Problem
When the records are reproduced, each one must match exactly, and no picture may be kept.

User interface change data
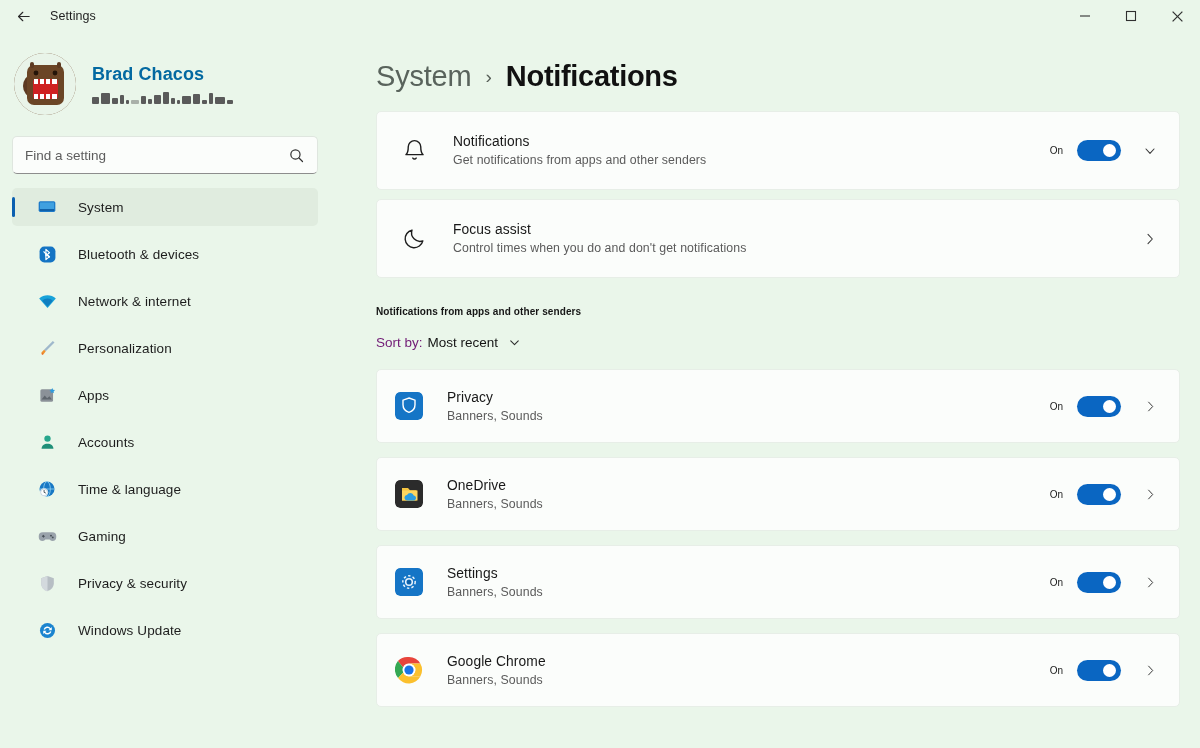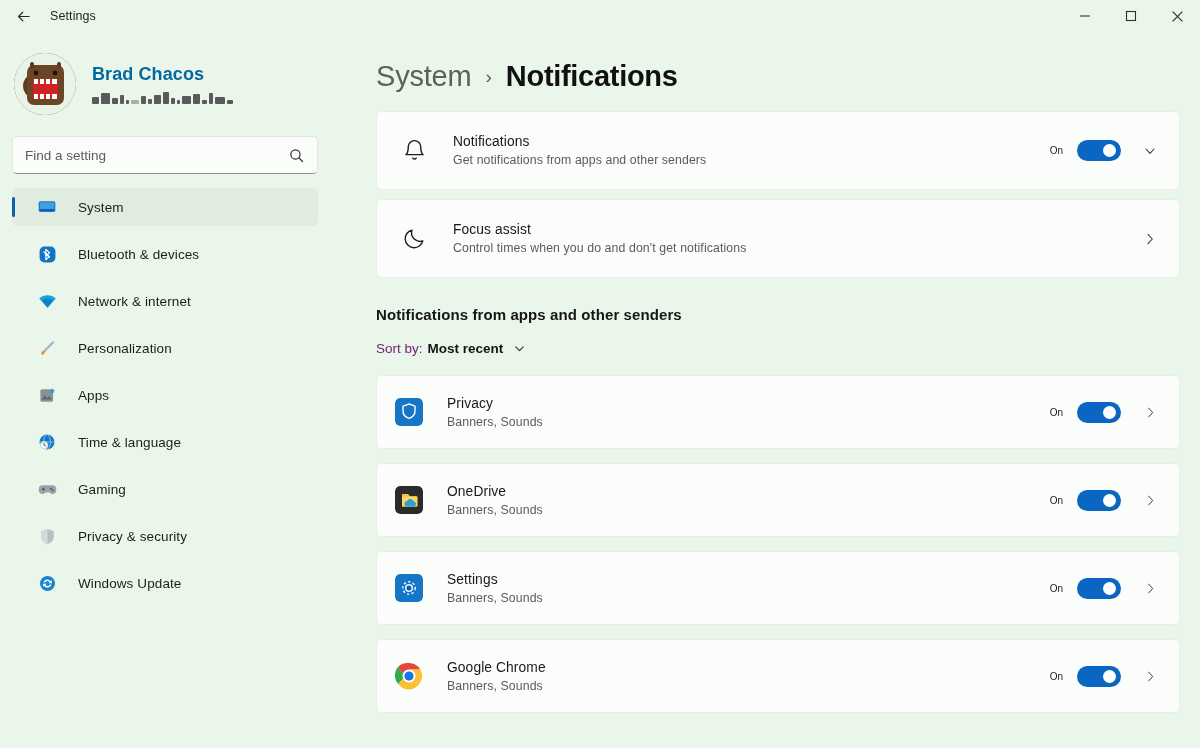--- a/index.html
+++ b/index.html
@@ -246,7 +246,7 @@
   }
 
   .section-head {
-    font-size: 15px;
+    font-size: 10px;
     font-weight: bold;
     color: #161616;
     margin-top: 28px;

Solution to this problem
--- a/index.html
+++ b/index.html
@@ -246,7 +246,7 @@
   }
 
   .section-head {
-    font-size: 15px;
+    font-size: 10px;
     font-weight: bold;
     color: #161616;
     margin-top: 28px;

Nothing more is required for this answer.